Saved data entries
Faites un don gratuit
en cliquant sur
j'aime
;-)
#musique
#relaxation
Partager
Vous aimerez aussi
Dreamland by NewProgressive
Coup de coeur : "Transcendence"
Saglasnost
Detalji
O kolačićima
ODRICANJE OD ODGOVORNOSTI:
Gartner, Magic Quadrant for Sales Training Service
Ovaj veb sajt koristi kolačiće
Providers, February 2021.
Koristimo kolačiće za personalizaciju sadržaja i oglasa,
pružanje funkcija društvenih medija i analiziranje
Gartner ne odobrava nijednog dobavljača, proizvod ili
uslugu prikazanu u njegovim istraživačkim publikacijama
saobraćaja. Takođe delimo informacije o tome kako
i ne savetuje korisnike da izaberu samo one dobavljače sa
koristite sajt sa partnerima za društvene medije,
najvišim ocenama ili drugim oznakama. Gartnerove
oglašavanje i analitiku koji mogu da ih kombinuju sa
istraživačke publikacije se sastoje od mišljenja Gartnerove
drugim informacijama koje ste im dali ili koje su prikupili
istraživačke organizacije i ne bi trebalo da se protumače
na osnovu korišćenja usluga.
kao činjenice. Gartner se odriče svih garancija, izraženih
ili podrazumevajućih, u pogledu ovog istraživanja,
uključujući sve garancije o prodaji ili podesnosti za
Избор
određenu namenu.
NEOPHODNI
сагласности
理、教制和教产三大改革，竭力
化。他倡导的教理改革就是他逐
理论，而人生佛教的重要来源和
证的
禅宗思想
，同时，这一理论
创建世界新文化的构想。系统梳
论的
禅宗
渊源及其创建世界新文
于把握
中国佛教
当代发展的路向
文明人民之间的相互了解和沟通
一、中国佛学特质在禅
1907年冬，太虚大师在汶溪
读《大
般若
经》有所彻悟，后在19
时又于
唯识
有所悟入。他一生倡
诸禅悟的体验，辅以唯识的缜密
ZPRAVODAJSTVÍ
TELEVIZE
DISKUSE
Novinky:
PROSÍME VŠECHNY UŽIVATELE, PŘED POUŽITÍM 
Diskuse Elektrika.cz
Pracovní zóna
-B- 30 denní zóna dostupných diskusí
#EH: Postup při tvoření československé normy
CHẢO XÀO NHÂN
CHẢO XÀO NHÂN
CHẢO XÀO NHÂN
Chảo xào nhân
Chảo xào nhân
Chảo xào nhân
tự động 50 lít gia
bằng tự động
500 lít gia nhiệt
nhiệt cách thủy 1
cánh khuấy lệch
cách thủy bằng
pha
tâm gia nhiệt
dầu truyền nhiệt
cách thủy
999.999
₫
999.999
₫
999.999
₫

* * *

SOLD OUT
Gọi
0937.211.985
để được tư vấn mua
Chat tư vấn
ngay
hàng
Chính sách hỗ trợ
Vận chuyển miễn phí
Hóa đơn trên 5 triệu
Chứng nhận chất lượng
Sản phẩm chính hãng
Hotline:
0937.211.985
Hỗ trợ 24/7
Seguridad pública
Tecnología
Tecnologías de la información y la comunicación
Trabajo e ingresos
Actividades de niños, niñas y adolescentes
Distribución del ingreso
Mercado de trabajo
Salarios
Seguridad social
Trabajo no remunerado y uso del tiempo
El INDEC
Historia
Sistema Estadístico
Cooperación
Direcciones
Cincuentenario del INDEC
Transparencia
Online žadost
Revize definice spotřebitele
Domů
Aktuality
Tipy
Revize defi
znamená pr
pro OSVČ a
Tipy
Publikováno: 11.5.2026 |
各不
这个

...

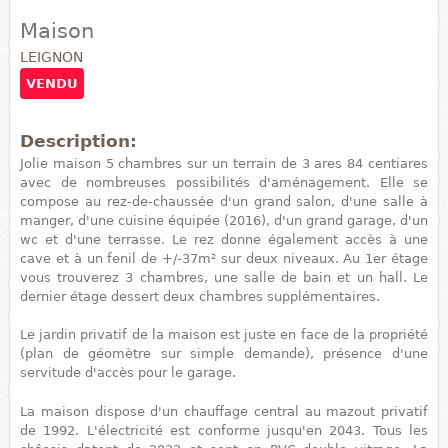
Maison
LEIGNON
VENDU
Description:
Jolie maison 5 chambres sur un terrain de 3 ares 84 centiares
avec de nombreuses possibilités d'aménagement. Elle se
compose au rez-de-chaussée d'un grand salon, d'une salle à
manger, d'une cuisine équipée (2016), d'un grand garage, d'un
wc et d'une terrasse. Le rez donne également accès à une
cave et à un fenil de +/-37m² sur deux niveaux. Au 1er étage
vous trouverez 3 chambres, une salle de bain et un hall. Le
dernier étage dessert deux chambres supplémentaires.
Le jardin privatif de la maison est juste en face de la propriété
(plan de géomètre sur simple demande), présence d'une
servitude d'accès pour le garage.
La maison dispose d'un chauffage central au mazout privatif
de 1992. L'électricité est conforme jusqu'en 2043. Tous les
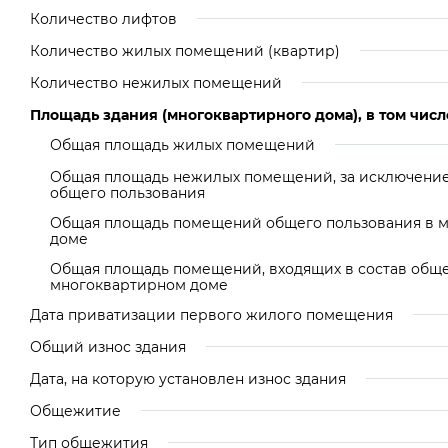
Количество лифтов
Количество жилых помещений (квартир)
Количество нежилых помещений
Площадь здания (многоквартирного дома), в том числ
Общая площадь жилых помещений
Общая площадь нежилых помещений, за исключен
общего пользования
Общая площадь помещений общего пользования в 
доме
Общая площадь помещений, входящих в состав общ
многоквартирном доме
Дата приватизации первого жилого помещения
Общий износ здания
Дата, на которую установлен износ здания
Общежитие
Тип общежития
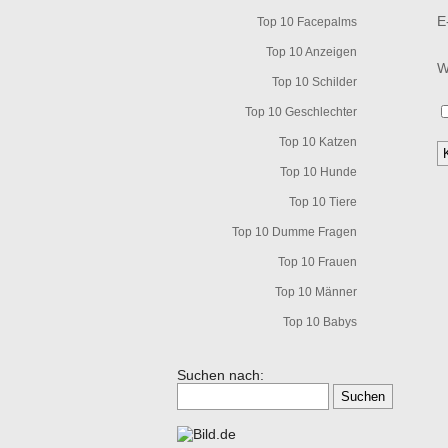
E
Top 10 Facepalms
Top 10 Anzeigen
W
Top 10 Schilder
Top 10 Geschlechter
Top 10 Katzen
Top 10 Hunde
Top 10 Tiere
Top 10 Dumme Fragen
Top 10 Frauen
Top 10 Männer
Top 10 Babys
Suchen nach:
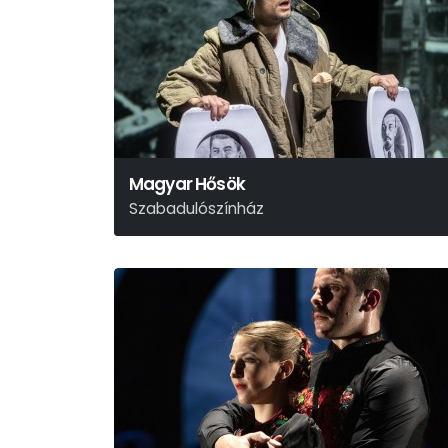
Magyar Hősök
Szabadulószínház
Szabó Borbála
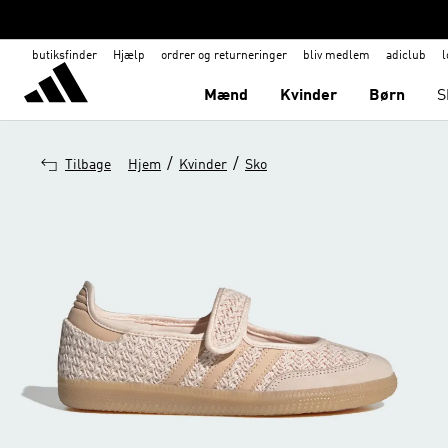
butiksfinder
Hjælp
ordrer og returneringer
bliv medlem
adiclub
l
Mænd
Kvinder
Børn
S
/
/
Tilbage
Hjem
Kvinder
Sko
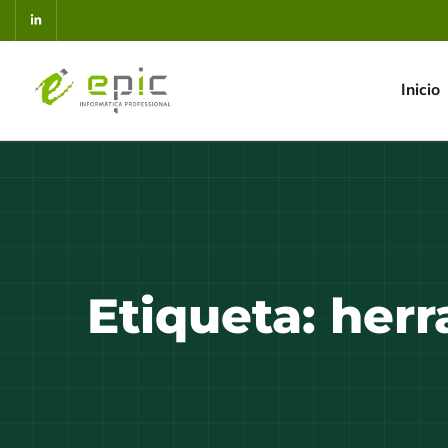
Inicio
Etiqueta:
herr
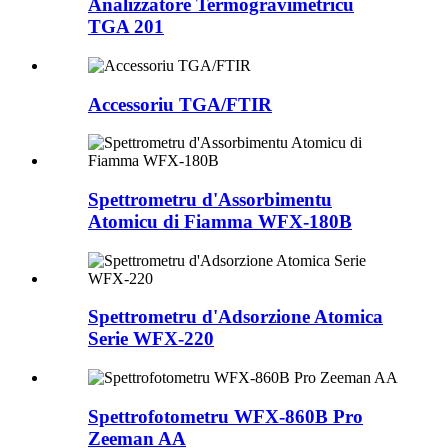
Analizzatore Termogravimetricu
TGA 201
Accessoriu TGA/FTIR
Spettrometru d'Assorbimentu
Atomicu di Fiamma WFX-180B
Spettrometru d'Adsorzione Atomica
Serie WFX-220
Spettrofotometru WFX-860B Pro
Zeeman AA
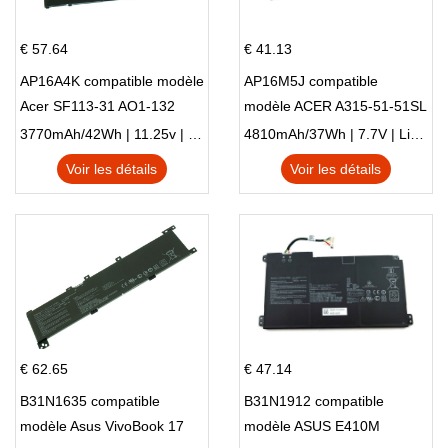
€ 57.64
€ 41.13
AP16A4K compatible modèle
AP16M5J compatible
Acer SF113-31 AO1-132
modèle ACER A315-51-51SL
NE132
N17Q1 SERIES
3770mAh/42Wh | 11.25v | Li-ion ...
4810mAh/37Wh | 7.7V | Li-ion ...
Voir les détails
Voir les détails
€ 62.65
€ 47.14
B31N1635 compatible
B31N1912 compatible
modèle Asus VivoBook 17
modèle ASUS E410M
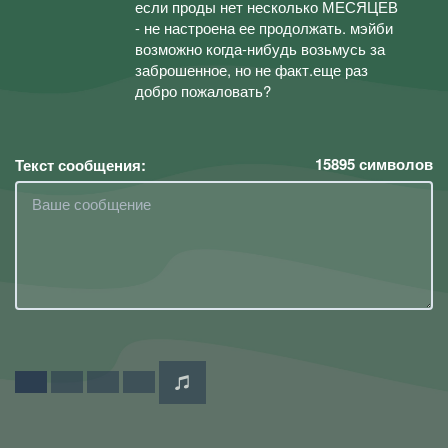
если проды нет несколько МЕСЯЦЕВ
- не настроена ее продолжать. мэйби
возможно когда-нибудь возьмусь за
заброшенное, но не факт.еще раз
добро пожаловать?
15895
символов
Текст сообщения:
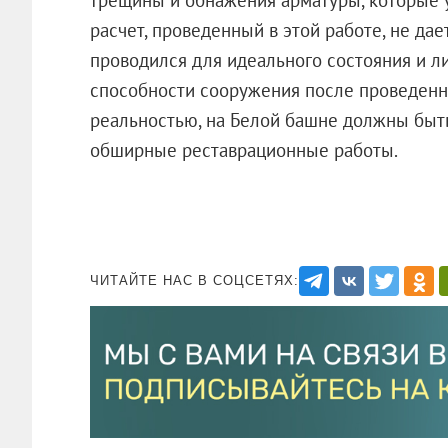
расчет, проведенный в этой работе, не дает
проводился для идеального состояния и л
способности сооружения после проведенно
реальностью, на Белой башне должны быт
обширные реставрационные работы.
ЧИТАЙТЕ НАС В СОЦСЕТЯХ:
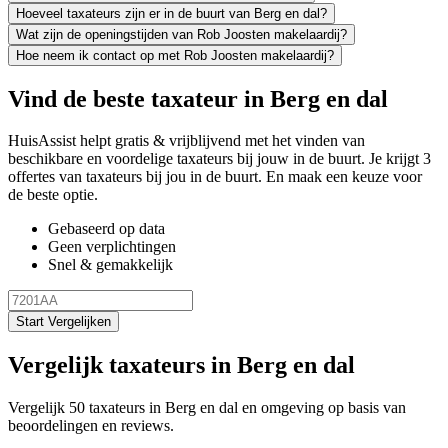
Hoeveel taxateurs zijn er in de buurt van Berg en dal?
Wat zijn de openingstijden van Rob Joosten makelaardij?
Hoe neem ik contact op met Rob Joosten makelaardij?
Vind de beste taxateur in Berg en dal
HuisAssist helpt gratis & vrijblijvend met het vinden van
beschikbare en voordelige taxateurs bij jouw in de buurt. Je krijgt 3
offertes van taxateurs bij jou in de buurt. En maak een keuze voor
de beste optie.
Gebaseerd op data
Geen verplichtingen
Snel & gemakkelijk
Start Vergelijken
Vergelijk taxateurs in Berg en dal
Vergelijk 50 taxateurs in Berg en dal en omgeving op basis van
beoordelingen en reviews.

### Exercise aim
All that is wanted is the lines above between the one containing "modèle ASUS E410M" and the one containing "способности сооружения после проведенно", inclusive, restated word for word, with pictures omitted.

### Solution for this task
modèle ASUS E410M
если проды нет несколько МЕСЯЦЕВ
- не настроена ее продолжать. мэйби
возможно когда-нибудь возьмусь за
заброшенное, но не факт.еще раз
добро пожаловать?
15895
символов
Текст сообщения:
расчет, проведенный в этой работе, не дает
проводился для идеального состояния и л
способности сооружения после проведенно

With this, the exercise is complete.